Déclin de la perchaude: la pêche n’est pas en cause

PÊCHE. Une nouvelle étude prouve que le déclin de la population de perchaudes est dû à la diminution de nourriture dans le lac Saint-Pierre, ce qui empêcherait les poissons naissants de grossir suffisamment pour survivre à leur premier hiver.

Cette étude est publiée deux ans après que le ministère des Forêts, de la Faune et des Parcs du Québec (MFFP) ait imposé un moratoire de cinq ans de la pêche à la perchaude au lac Saint-Pierre afin de lutter contre le déclin de la population du poisson. Elle a été menée en collaboration entre le ministère, Environnement Canada et l’Université du Québec à Trois-Rivières en 2013. Les résultats ne sont connus que depuis quelques mois.

L’habitat de la perchaude s’est transformé. En raison de l’écoulement du phosphore qu’on retrouve dans les engrais et le réchauffement de la température de l’eau, les cyanobactéries (algues bleues) se sont développées dans le cours d’eau.

Le lac Saint-Pierre regorgeait d’herbiers, la principale nourriture des perchaudes. Toutefois, les algues bleues ont pris la place des herbiers.

«La perchaude n’a plus de protection, ni de garde-manger. C’est ça qui est dramatique», résume le responsable du comité de suivi des stocks de perchaudes et professeur titulaire de la Chaire de recherche du Canada en écologie des eaux douces, Pierre Magnan.

«Le problème est la relève. Il n’y en a pas. La reproduction va très bien. Il faut que le poisson atteigne 7 cm au mois de novembre pour puiser dans ses réserves énergétiques durant la saison froide. Il mange peu durant l’hiver», explique-t-il.

Il y a de nombreuses années, la perchaude pouvait atteindre 8 ou 9 cm avant l’hiver. Selon des données recueillies dans un projet connexe, des centaines de milliers de larves éclosent tous les ans.

«Au printemps suivant, il n’y a presque pas de perchaudes âgées d’un an. Ce n’est pas suffisant pour repeupler. La population va mourir d’elle-même. Ce n’est pas juste une question de surexploitation», croit-il.

Des solutions

Selon le chercheur, la meilleure solution est de diminuer au maximum l’utilisation d’engrais en agriculture.

«Depuis des années, les agriculteurs ont fait beaucoup d’efforts et ont diminué les engrais. Il ne faut pas les mettre sur le banc des accusés. Toutefois, je crois qu’il reste encore des efforts à faire», mentionne-t-il.

Le ministère a confirmé qu’il maintenait le moratoire sur la perchaude jusqu’en 2017, malgré les résultats de l’étude.

«Les données sont encore à l’analyse.

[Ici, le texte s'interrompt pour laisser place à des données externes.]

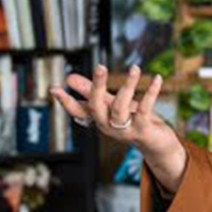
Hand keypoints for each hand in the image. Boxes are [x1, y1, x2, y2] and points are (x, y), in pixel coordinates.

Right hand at [52, 66, 187, 192]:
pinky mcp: (143, 130)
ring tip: (135, 68)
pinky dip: (151, 93)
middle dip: (97, 87)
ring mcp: (125, 130)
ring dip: (128, 86)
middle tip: (100, 66)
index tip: (54, 89)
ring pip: (120, 108)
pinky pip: (144, 109)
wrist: (157, 144)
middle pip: (96, 107)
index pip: (78, 111)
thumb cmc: (132, 121)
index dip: (66, 101)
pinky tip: (157, 79)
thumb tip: (68, 78)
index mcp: (99, 119)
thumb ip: (92, 92)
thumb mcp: (111, 104)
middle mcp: (108, 126)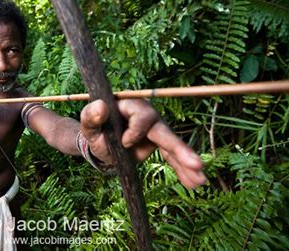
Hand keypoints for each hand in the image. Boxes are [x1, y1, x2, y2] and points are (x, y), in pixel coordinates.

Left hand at [80, 99, 205, 188]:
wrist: (99, 139)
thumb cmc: (94, 129)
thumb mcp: (88, 124)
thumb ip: (90, 116)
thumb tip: (100, 106)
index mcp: (131, 105)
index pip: (144, 116)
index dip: (136, 131)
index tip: (124, 143)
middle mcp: (147, 115)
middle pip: (165, 131)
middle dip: (180, 149)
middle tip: (195, 164)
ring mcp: (154, 129)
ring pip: (172, 145)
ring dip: (185, 163)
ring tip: (200, 180)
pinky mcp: (156, 142)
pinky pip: (170, 155)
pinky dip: (180, 169)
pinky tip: (193, 183)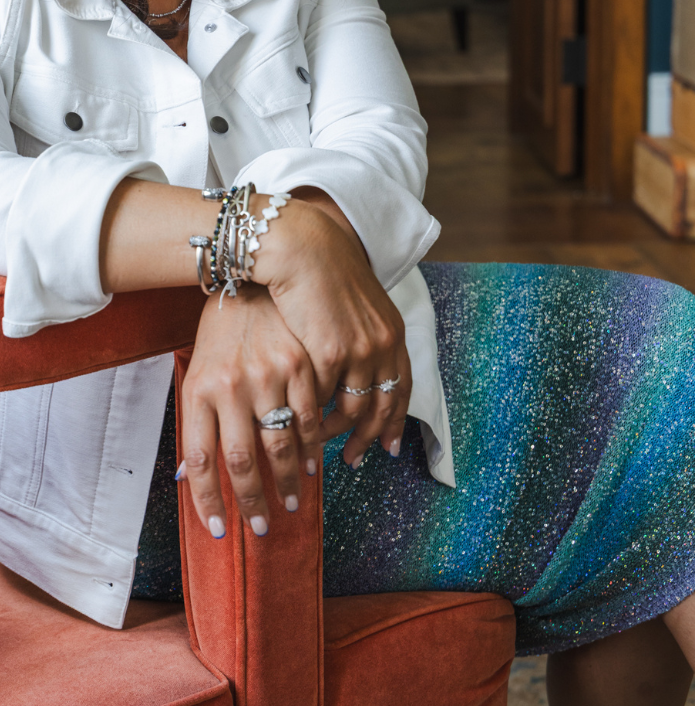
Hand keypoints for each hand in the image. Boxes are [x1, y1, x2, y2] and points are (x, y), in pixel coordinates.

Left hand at [180, 285, 322, 538]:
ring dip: (286, 482)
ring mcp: (267, 375)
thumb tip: (191, 477)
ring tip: (289, 502)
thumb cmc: (221, 330)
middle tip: (260, 527)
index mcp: (199, 389)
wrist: (252, 277)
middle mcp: (231, 386)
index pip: (199, 460)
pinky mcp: (300, 365)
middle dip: (252, 502)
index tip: (218, 529)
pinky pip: (309, 418)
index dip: (207, 501)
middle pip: (241, 461)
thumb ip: (198, 422)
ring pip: (279, 445)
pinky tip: (310, 465)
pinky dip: (310, 448)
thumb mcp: (198, 371)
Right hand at [251, 198, 411, 468]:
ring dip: (337, 433)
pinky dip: (314, 414)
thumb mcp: (354, 303)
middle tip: (355, 459)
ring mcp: (360, 350)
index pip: (402, 387)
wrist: (301, 245)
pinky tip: (302, 423)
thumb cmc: (319, 270)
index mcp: (392, 331)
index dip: (394, 420)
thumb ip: (361, 333)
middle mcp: (383, 344)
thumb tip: (354, 365)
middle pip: (382, 405)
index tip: (387, 445)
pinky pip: (324, 395)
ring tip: (321, 446)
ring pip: (353, 408)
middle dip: (369, 438)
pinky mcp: (331, 352)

De notre côté, on maintient le moratoire. La présence de phosphore dans le lac ne relève pas du ministère de la Faune, mais celui du ministère de l’Environnement», a souligné le porte-parole, Jacques Nadeau.

La porte-parole du ministère de l’Environnement, Geneviève Lebel, a répondu que le ministère voit à l’application des mesures légales et réglementaires déjà en place.

«Le respect de la politique de protection des rives […] concernant les matières fertilisantes et les pesticides et à la protection des milieux humides doivent constituer une priorité pour les riverains et tous les utilisateurs», ajoute-t-elle.